Review: “The Mermaids Singing Each to Each” by Cat Rambo

3 of 5 stars.

Humans are elective GMOs in this speculative tale, and not without problems. The government will pay for those that need / want to go gender neutral. Others paid for enhancements to become mermaids, but things did not go as planned for them. Between the chemically polluted ocean and the spontaneous spawning of eggs, most paid to revert back to full human form or dropped off the grid. Now, predatory feral mermaids stalk the oceans . . .

Lolo has gone surgically genderless after being raped by her uncle for her thirteenth birthday. After a few years on the streets and word that her uncle’s died, Lolo returns to the house of her only living relative, Grandma Fig. In a twist of cruel fate, he left Lolo the AI-infused boat, Mary Magdalena, in which he assaulted her as a pre-teen. The talking boat was loyal to the uncle to the point of not warning Lolo.

Now Lolo finds herself trying to make money to pay for the surgery that will assign her a gender. She’s thinking male, because her best friend and love interest, Niko, likes boys. Niko and Lolo have been hired by the dodgy Jorge Felipe to take the boat out to a large oceanic garbage patch to carve off a chunk before the corporations rummage and recycle the entire thing. It’s a dangerous mission, between the corporations willing to kill off whom they view as annoying pirates, and the predatory, opportunistic mermaids. Especially dangerous as Jorge makes moves to secure more than his fair third of the profits . . .

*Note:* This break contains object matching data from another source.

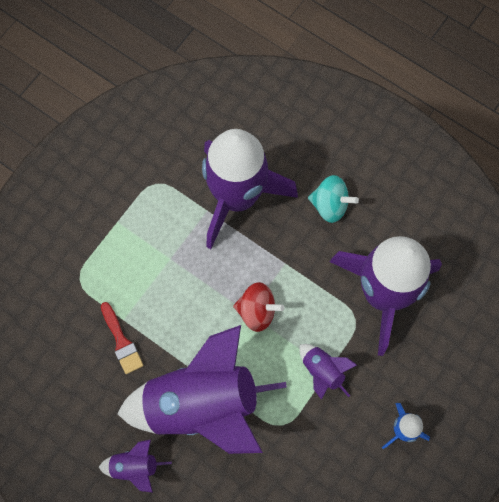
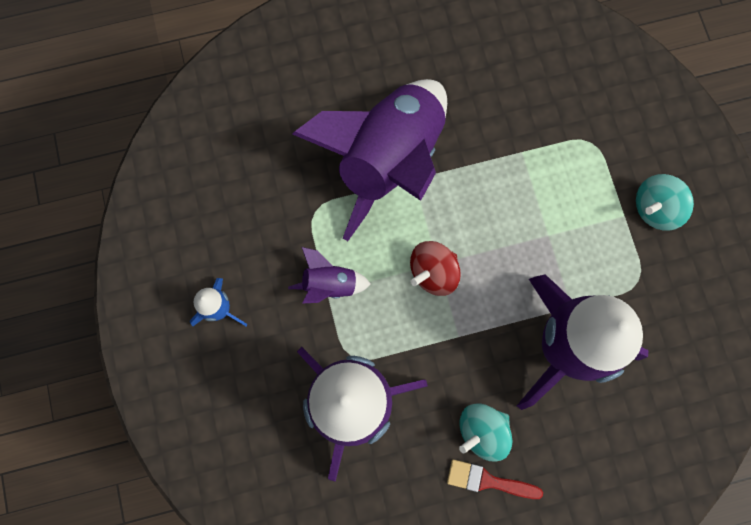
camera: 130 degrees right, 5 degrees up
purple rocket [99,440,172,493] -> none
red brush [101,302,144,374] -> red brush moved to [447,459,543,499]
none -> turquoise spinning top [636,174,694,231]

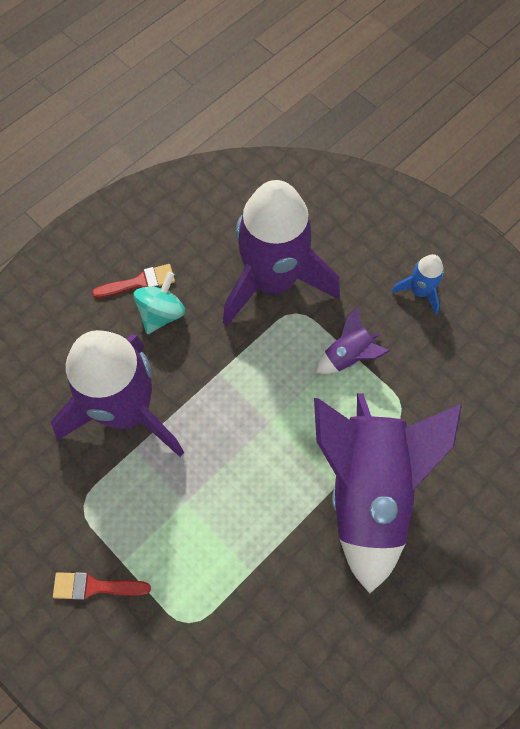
camera: 150 degrees right, 10 degrees down
red spinning top [410,241,461,296] -> none
turquoise spinning top [636,174,694,231] -> red brush [53,572,151,600]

There are many themes competing for space in this short tale between the AI that once betrayed Lolo, the mermaid-example of humans playing god, and the sad extent that people must carve and endanger themselves to feel safe and financially secure. Not all themes get equal treatment or proper satisfaction.

This story appears in the latest anthology edited by Paula Guran, Mermaids and Other Mysteries of the Deep, published by Prime Books. “The Mermaids Singing Each to Each” first appeared in Clarkesworld, November 2009.